— Что это такое, миз Хадказл? Змерть? Похороны? Разве вы не очень хорошо знаете, что у меня нет звободных рук? Вы думаете, я уже поверила таким отговоркам? Вы, я вижу, весело проводите время.
Мэдж робко перебивала ее, стараясь говорить твердо и внятно.
— Полиция? Вы говорите — полиция? — Это был почти визг. — Вы замешаны в полицию?
Еле сдерживаясь, Мэдж объясняла, объясняла. Удивительно, каким грязным увидела все случившееся эта баба на другом конце провода.
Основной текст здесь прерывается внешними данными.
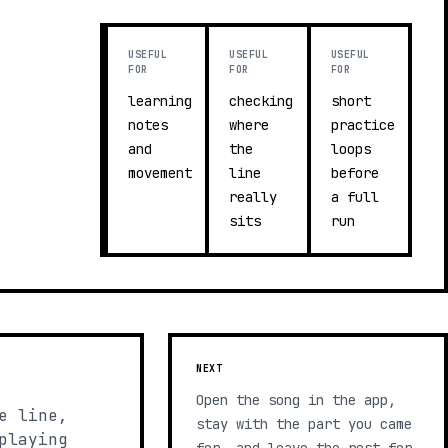
USEFUL
USEFUL
USEFUL
FOR
FOR
FOR
learning
checking
short
notes
where
practice
and
the
loops
movement
line
before
really
a full
sits
run
NEXT
Open the song in the app,
e line,
stay with the part you came
playing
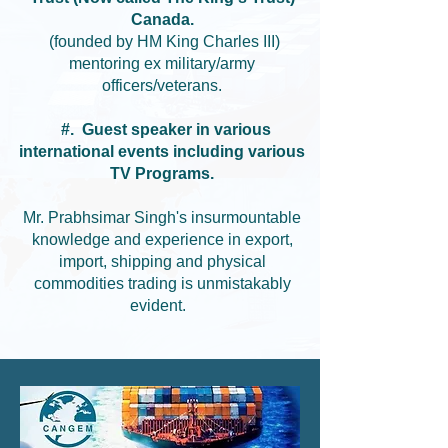
Canada.
(founded by HM King Charles III)
mentoring ex military/army
officers/veterans.
#. Guest speaker in various
international events including various
TV Programs.
Mr. Prabhsimar Singh's insurmountable
knowledge and experience in export,
import, shipping and physical
commodities trading is unmistakably
evident.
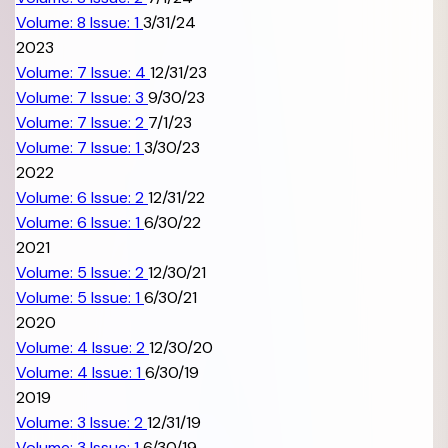
Volume: 8 Issue: 1
3/31/24
2023
Volume: 7 Issue: 4
12/31/23
Volume: 7 Issue: 3
9/30/23
Volume: 7 Issue: 2
7/1/23
Volume: 7 Issue: 1
3/30/23
2022
Volume: 6 Issue: 2
12/31/22
Volume: 6 Issue: 1
6/30/22
2021
Volume: 5 Issue: 2
12/30/21
Volume: 5 Issue: 1
6/30/21
2020
Volume: 4 Issue: 2
12/30/20
Volume: 4 Issue: 1
6/30/19
2019
Volume: 3 Issue: 2
12/31/19
Volume: 3 Issue: 1
6/30/19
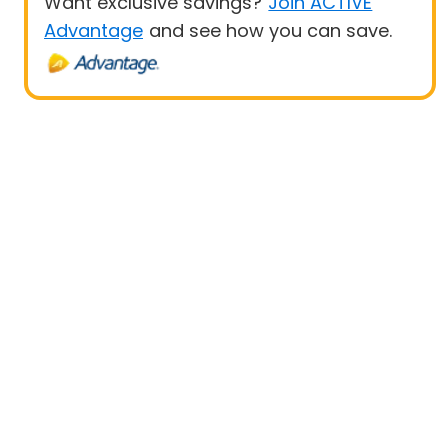
Want exclusive savings?
Join ACTIVE
Advantage
and see how you can save.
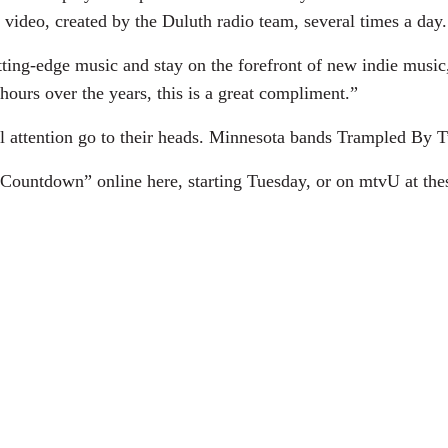
video, created by the Duluth radio team, several times a day.
utting-edge music and stay on the forefront of new indie musi
hours over the years, this is a great compliment.”
l attention go to their heads. Minnesota bands Trampled By T
ountdown” online here, starting Tuesday, or on mtvU at thes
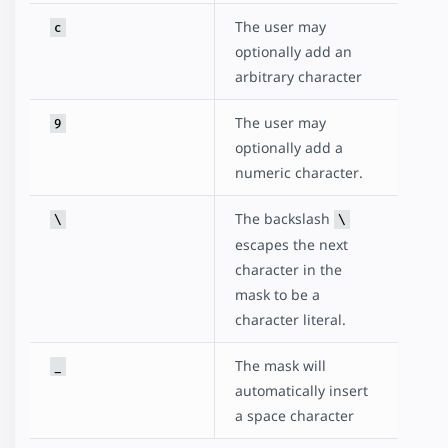
The user may
c
optionally add an
arbitrary character
The user may
9
optionally add a
numeric character.
The backslash
\
\
escapes the next
character in the
mask to be a
character literal.
The mask will
_
automatically insert
a space character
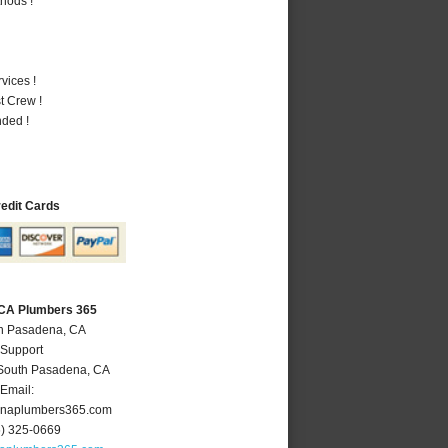
hods !
vices !
t Crew !
nded !
redit Cards
 CA Plumbers 365
th Pasadena, CA
 Support
South Pasadena
,
CA
Email:
naplumbers365.com
6) 325-0669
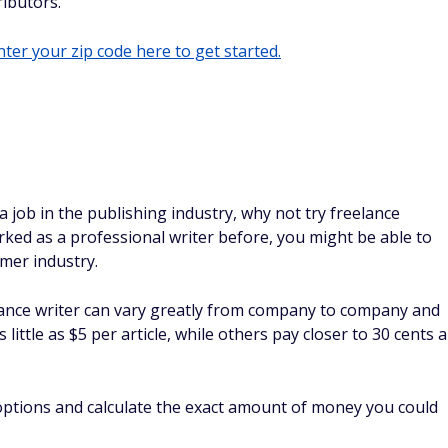
ibutors.
ter your zip code here to get started.
a job in the publishing industry, why not try freelance
ked as a professional writer before, you might be able to
rmer industry.
nce writer can vary greatly from company to company and
ittle as $5 per article, while others pay closer to 30 cents a
 options and calculate the exact amount of money you could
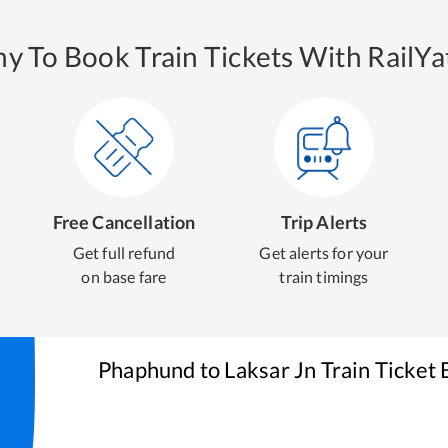
y To Book Train Tickets With RailYat
Free Cancellation
Trip Alerts
Get full refund
Get alerts for your
on base fare
train timings
Phaphund
to
Laksar Jn
Train Ticket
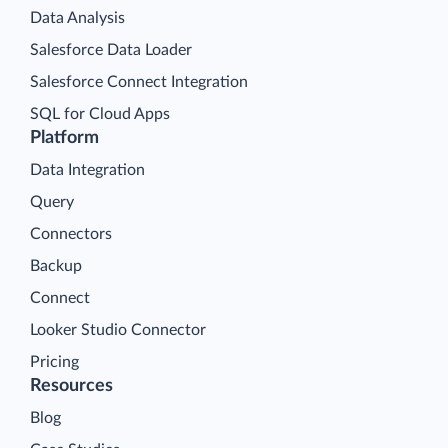
Data Analysis
Salesforce Data Loader
Salesforce Connect Integration
SQL for Cloud Apps
Platform
Data Integration
Query
Connectors
Backup
Connect
Looker Studio Connector
Pricing
Resources
Blog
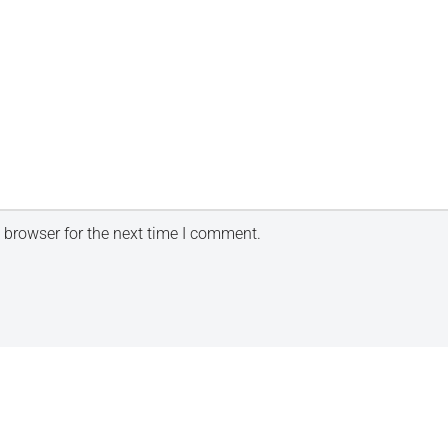
 browser for the next time I comment.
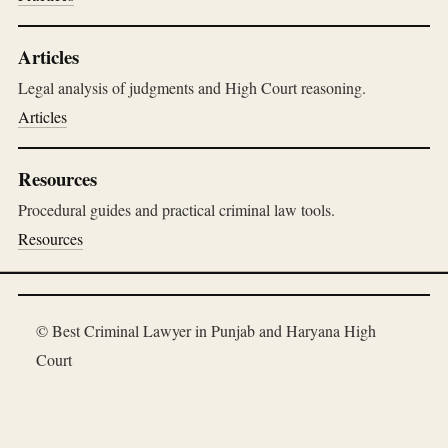
Articles
Legal analysis of judgments and High Court reasoning.
Articles
Resources
Procedural guides and practical criminal law tools.
Resources
© Best Criminal Lawyer in Punjab and Haryana High
Court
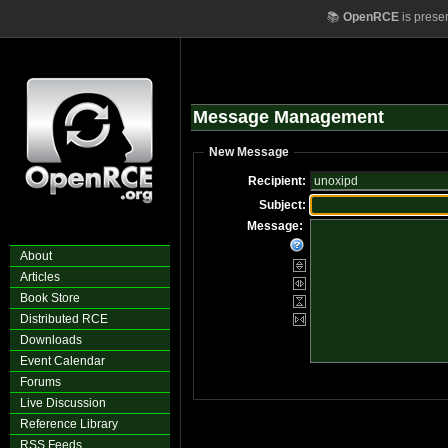
📚
OpenRCE
is prese
Message Management
New Message
Recipient:
Subject:
Message:
About
Articles
Book Store
Distributed RCE
Downloads
Event Calendar
Forums
Live Discussion
Reference Library
RSS Feeds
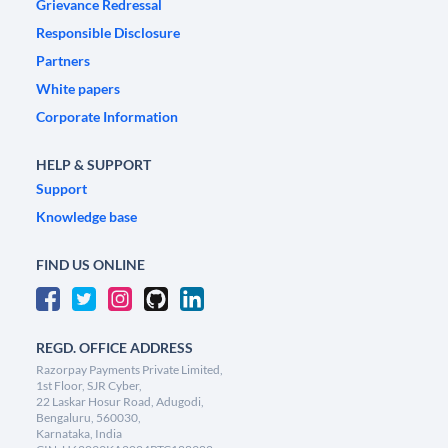
Grievance Redressal
Responsible Disclosure
Partners
White papers
Corporate Information
HELP & SUPPORT
Support
Knowledge base
FIND US ONLINE
REGD. OFFICE ADDRESS
Razorpay Payments Private Limited,
1st Floor, SJR Cyber,
22 Laskar Hosur Road, Adugodi,
Bengaluru, 560030,
Karnataka, India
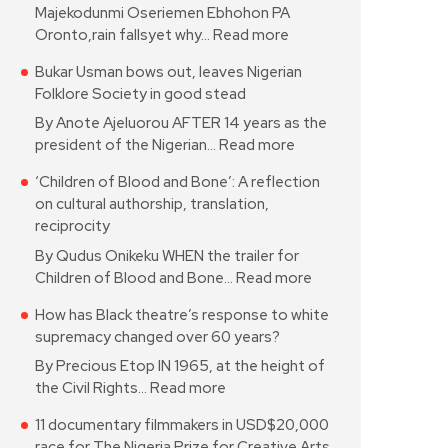
Majekodunmi Oseriemen Ebhohon PA
Oronto,rain fallsyet why…
Read more
Bukar Usman bows out, leaves Nigerian
Folklore Society in good stead
By Anote Ajeluorou AFTER 14 years as the
president of the Nigerian…
Read more
‘Children of Blood and Bone’: A reflection
on cultural authorship, translation,
reciprocity
By Qudus Onikeku WHEN the trailer for
Children of Blood and Bone…
Read more
How has Black theatre’s response to white
supremacy changed over 60 years?
By Precious Etop IN 1965, at the height of
the Civil Rights…
Read more
11 documentary filmmakers in USD$20,000
race for The Nigeria Prize for Creative Arts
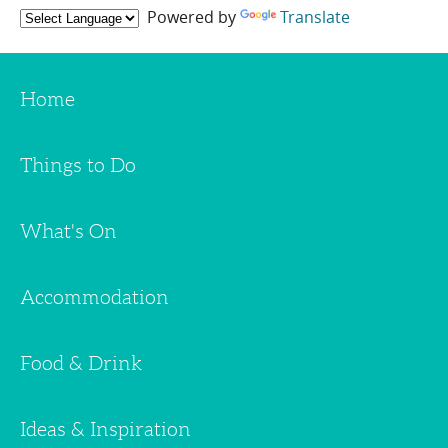
Powered by
Translate
Home
Things to Do
What's On
Accommodation
Food & Drink
Ideas & Inspiration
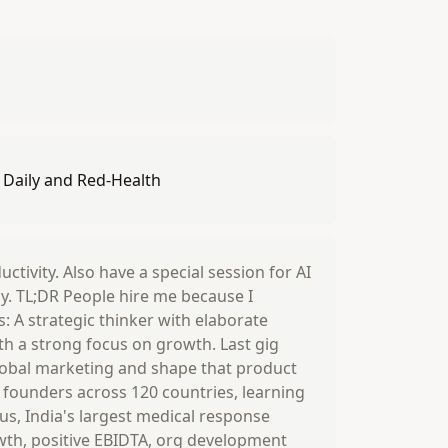
s Daily and Red-Health
ctivity. Also have a special session for AI
gy. TL;DR People hire me because I
: A strategic thinker with elaborate
th a strong focus on growth. Last gig
global marketing and shape that product
 founders across 120 countries, learning
lus, India's largest medical response
owth, positive EBIDTA, org development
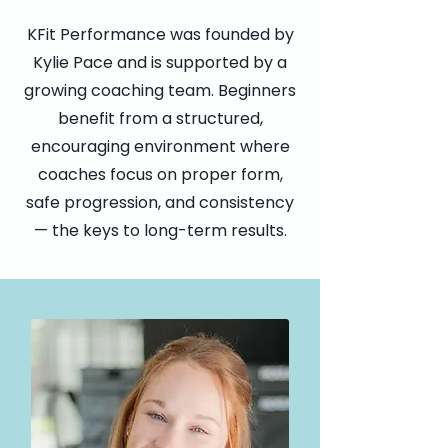
KFit Performance was founded by
Kylie Pace and is supported by a
growing coaching team. Beginners
benefit from a structured,
encouraging environment where
coaches focus on proper form,
safe progression, and consistency
— the keys to long-term results.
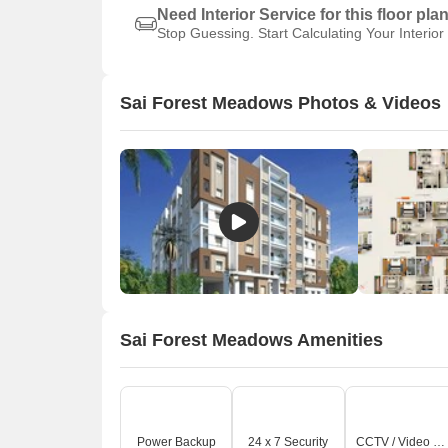
Need Interior Service for this floor pla
Stop Guessing. Start Calculating Your Interior
Sai Forest Meadows Photos & Videos
Sai Forest Meadows Amenities
Power Backup
24 x 7 Security
CCTV / Video Surveillance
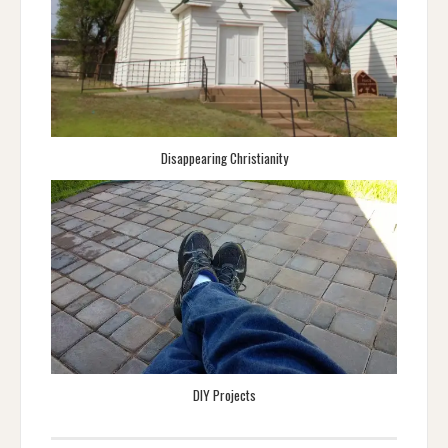
Disappearing Christianity
DIY Projects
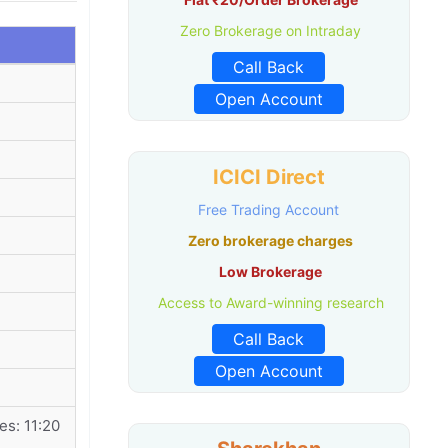
Zero Brokerage on Intraday
Call Back
Open Account
ICICI Direct
Free Trading Account
Zero brokerage charges
Low Brokerage
Access to Award-winning research
Call Back
Open Account
es: 11:20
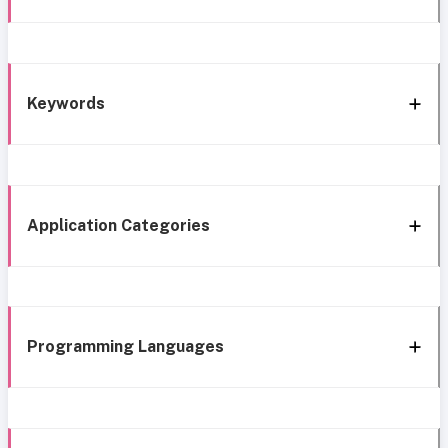
Keywords
Application Categories
Programming Languages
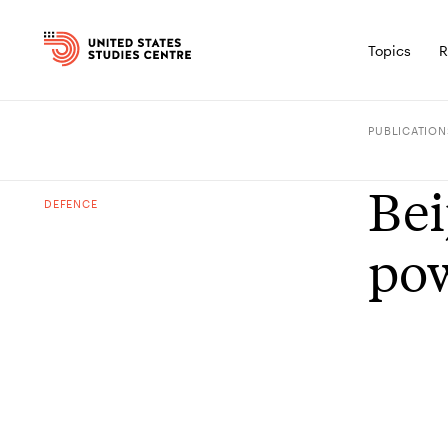
Topics
R
PUBLICATION
Bei
DEFENCE
po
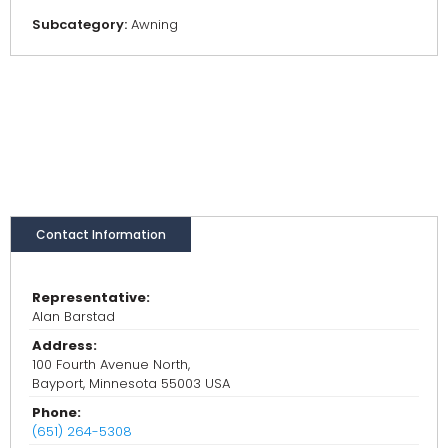
Subcategory:
Awning
Contact Information
Representative:
Alan Barstad
Address:
100 Fourth Avenue North,
Bayport, Minnesota 55003 USA
Phone:
(651) 264-5308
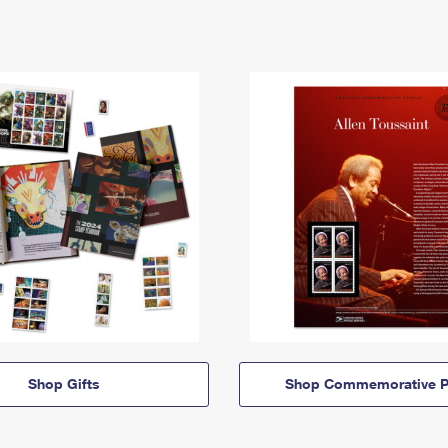
Shop Gifts
Shop Commemorative P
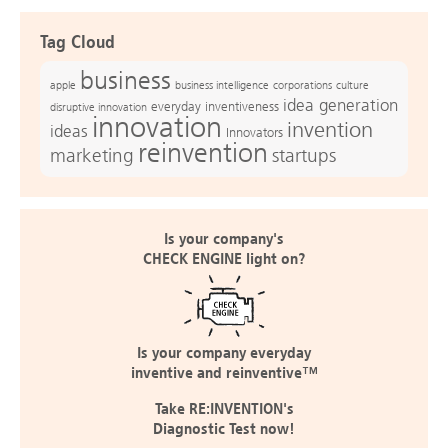
Tag Cloud
business
apple
business intelligence
culture
corporations
idea generation
everyday inventiveness
disruptive innovation
innovation
invention
ideas
Innovators
reinvention
marketing
startups
Is your company's
CHECK ENGINE light on?
Is your company everyday
inventive and reinventive™
Take RE:INVENTION's
Diagnostic Test now!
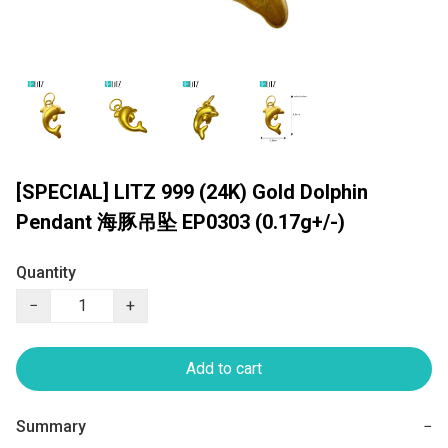
[SPECIAL] LITZ 999 (24K) Gold Dolphin
Pendant 海豚吊坠 EP0303 (0.17g+/-)
Quantity
−
+
Add to cart
Summary
−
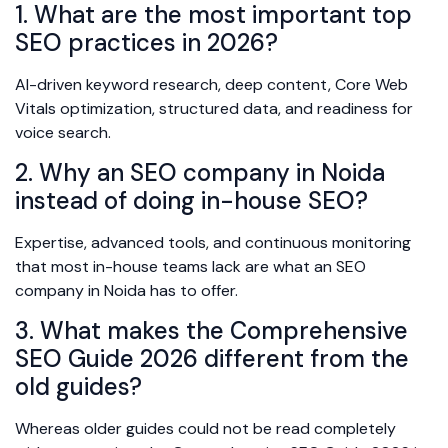
1. What are the most important top
SEO practices in 2026?
AI-driven keyword research, deep content, Core Web
Vitals optimization, structured data, and readiness for
voice search.
2. Why an SEO company in Noida
instead of doing in-house SEO?
Expertise, advanced tools, and continuous monitoring
that most in-house teams lack are what an SEO
company in Noida has to offer.
3. What makes the Comprehensive
SEO Guide 2026 different from the
old guides?
Whereas older guides could not be read completely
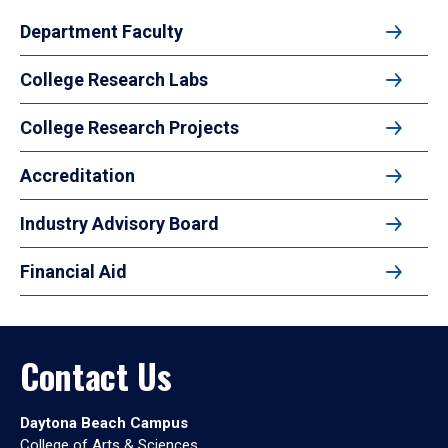
Department Faculty
College Research Labs
College Research Projects
Accreditation
Industry Advisory Board
Financial Aid
Contact Us
Daytona Beach Campus
College of Arts & Sciences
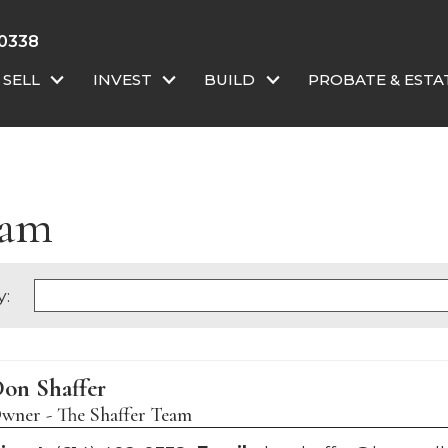
 0338
SELL
INVEST
BUILD
PROBATE & ESTA
eam
y:
on Shaffer
wner - The Shaffer Team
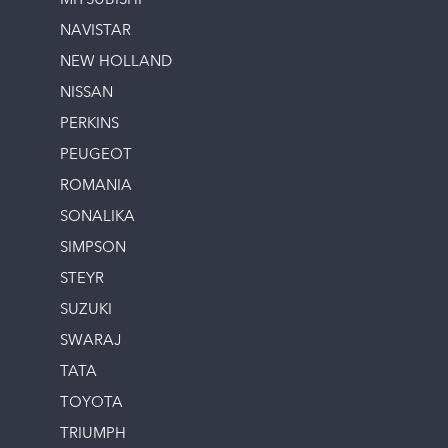
MITSUBISHI
NAVISTAR
NEW HOLLAND
NISSAN
PERKINS
PEUGEOT
ROMANIA
SONALIKA
SIMPSON
STEYR
SUZUKI
SWARAJ
TATA
TOYOTA
TRIUMPH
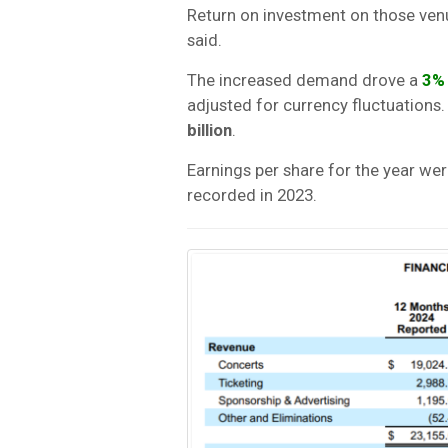
Return on investment on those ven
said.
The increased demand drove a
3%
adjusted for currency fluctuation
billion
.
Earnings per share for the year we
recorded in 2023.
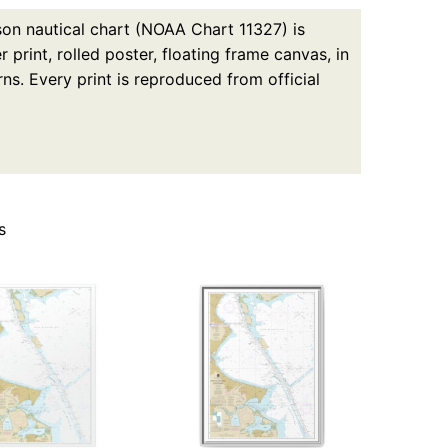
on nautical chart (NOAA Chart 11327) is
print, rolled poster, floating frame canvas, in
ns. Every print is reproduced from official
s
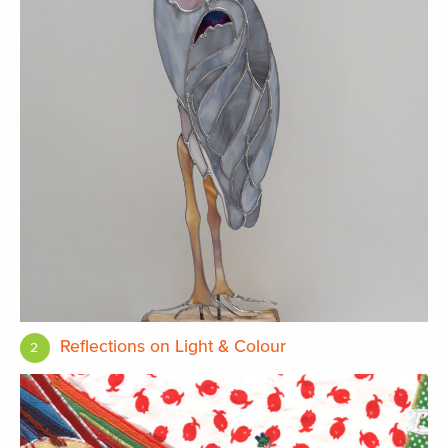
Reflections on Light & Colour
2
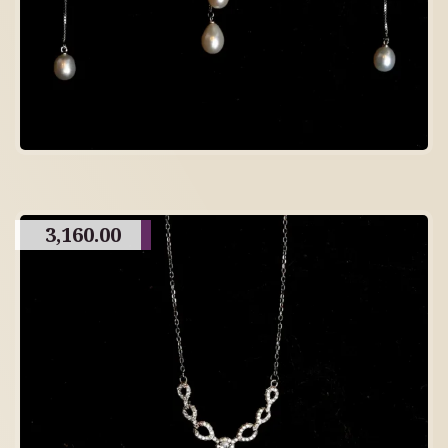
3,160.00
Вульгарное дело с полицейским вмешательством… Какая это все же загадка — другой человек!
Отворилась дверь и вошел Эдвард. Увидел разговаривавшую Мэдж, он хотел было удалиться, но она остановила его.
— Эдвард, останься. Пожалуйста. Очень прошу тебя.
Присутствие Эдварда придавало ей силы, нейтрализуя яд. Она убрала руку, прикрывавшую микрофон.
— Что? Да. Прошу прощения, мадам, но, в конце концов, едва ли тут есть моя вина…
Неприятный голос завизжал со злобным хрипом:
— Что у вас это за друзья? Что они за люди, если у них там полиция и убили человека? Я лучше позабочусь, чтобы вообще не нужно ваз обратно! Я не могу портить репутацию моей фирмы.
Мэдж вставляла сожалеющие, уклончивые слова. Наконец, со вздохом облегчения, положила трубку. Ее мутило и трясло.
— Это я на работу, — объяснила она. — Надо было предупредить, что я не выйду до четверга из-за следствия.
— Надеюсь, они восприняли это должным образом? А кстати, какой он, твой магазин готового платья? А его хозяйка? С ней можно работать приятно и в полном согласии?
— Я бы выразилась совсем иначе! Еврейка из Уайтчепеля с крашеными волосами и скрипучим голосом.
— Но, дорогая Мэдж…
Лицо Эдварда отразило такой ужас, что Мэдж чуть не расхохоталась. Он был явно встревожен.
— Но, детка, как ты можешь выносить такую даму? Если работа тебе необходима, так уж выбери такую, где окружение было бы приятным, а сослуживцы — милыми людьми.
Несколько мгновений Мэдж смотрела на него, не отвечая. «Как это объяснишь, — думала она, — человеку вроде Эдварда? Что он знает о рынке труда, о занятости?» И вдруг прилив горечи поднялся в ней. Люси, Генри, Эдвард, да, собственно, и Генриетта — все они отделены от нее неодолимой бездной, той бездной, что разделяет тружеников от праздных.
Они понятия не имеют, как трудно найти место, а найдя — удержаться на нем.
Кто-то мог бы сказать, что лично ей вовсе не так уж позарез нужно зарабатывать на жизнь. Люси и Генри были бы рады приютить ее. Столь же охотно они бы предоставили ей содержание. Последнее с готовностью сделал бы также и Эдвард. Но что-то в Мэдж восставало против того, чтобы принять такое предложение богатенькой родни. Наезжать изредка и окунаться в хорошо налаженную роскошь вечного досуга Энгкетлов было приятно. Она могла себя этим потешить. Но какая-то упрямая независимость удерживала ее от принятия подобной жизни в качестве подарка. Сходное чувство отвращало ее и от соблазна завести собственное дело на занятые у родни и друзей деньги. Достаточно она такого повидала.